**ASSIGNMENT:**
Print the line that has "histopathology image of" in it, then every remaining line of the data, exactly and without anything extra.

START RECORDED INFORMATION

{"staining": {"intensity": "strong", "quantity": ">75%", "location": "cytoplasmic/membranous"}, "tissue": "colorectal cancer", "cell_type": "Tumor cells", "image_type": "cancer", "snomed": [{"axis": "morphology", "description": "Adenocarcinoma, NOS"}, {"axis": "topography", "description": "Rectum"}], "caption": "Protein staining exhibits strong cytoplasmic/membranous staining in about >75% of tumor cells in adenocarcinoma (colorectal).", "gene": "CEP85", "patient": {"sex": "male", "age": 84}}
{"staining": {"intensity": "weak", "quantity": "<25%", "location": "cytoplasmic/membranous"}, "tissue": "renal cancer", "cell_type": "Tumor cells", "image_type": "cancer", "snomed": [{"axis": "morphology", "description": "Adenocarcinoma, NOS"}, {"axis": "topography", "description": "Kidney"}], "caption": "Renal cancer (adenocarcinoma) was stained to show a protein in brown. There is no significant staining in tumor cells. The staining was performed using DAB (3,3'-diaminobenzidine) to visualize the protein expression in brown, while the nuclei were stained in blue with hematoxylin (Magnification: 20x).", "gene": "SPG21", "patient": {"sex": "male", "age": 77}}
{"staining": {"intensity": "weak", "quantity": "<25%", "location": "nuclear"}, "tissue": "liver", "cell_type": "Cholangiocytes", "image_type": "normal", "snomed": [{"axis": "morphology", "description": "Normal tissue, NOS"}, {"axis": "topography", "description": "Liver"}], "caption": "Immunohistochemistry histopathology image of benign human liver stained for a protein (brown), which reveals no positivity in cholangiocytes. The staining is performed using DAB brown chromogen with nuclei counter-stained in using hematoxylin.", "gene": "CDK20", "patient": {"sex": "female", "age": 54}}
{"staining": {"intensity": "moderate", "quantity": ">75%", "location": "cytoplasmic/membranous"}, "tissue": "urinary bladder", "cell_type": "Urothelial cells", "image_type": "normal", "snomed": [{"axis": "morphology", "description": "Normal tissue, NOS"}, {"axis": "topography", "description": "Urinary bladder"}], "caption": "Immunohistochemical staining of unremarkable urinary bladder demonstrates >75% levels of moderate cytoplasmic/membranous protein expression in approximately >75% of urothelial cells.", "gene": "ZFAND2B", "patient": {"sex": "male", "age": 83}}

END RECORDED INFORMATION

**WRITTEN SOLUTION:**
{"staining": {"intensity": "weak", "quantity": "<25%", "location": "nuclear"}, "tissue": "liver", "cell_type": "Cholangiocytes", "image_type": "normal", "snomed": [{"axis": "morphology", "description": "Normal tissue, NOS"}, {"axis": "topography", "description": "Liver"}], "caption": "Immunohistochemistry histopathology image of benign human liver stained for a protein (brown), which reveals no positivity in cholangiocytes. The staining is performed using DAB brown chromogen with nuclei counter-stained in using hematoxylin.", "gene": "CDK20", "patient": {"sex": "female", "age": 54}}
{"staining": {"intensity": "moderate", "quantity": ">75%", "location": "cytoplasmic/membranous"}, "tissue": "urinary bladder", "cell_type": "Urothelial cells", "image_type": "normal", "snomed": [{"axis": "morphology", "description": "Normal tissue, NOS"}, {"axis": "topography", "description": "Urinary bladder"}], "caption": "Immunohistochemical staining of unremarkable urinary bladder demonstrates >75% levels of moderate cytoplasmic/membranous protein expression in approximately >75% of urothelial cells.", "gene": "ZFAND2B", "patient": {"sex": "male", "age": 83}}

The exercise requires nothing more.